__Assigned task__: Return each line of the rows below, from the first line through the line containing "Lịch sử kinh tế", with both ends included and every line copied without changes.

[Exercise data]

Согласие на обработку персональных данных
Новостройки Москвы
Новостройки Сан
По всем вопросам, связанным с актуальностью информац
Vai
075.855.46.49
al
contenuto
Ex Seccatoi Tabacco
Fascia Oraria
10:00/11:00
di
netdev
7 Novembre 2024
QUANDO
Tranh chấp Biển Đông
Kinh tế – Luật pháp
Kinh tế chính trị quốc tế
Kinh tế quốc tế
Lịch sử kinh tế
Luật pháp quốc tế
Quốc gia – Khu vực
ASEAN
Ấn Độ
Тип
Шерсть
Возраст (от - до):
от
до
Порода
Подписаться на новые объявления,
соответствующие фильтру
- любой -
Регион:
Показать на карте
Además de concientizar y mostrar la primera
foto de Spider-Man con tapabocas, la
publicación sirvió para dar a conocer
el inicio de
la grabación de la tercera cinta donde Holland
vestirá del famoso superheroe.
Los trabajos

[/Exercise data]

__Response__:
Согласие на обработку персональных данных
Новостройки Москвы
Новостройки Сан
По всем вопросам, связанным с актуальностью информац
Vai
075.855.46.49
al
contenuto
Ex Seccatoi Tabacco
Fascia Oraria
10:00/11:00
di
netdev
7 Novembre 2024
QUANDO
Tranh chấp Biển Đông
Kinh tế – Luật pháp
Kinh tế chính trị quốc tế
Kinh tế quốc tế
Lịch sử kinh tế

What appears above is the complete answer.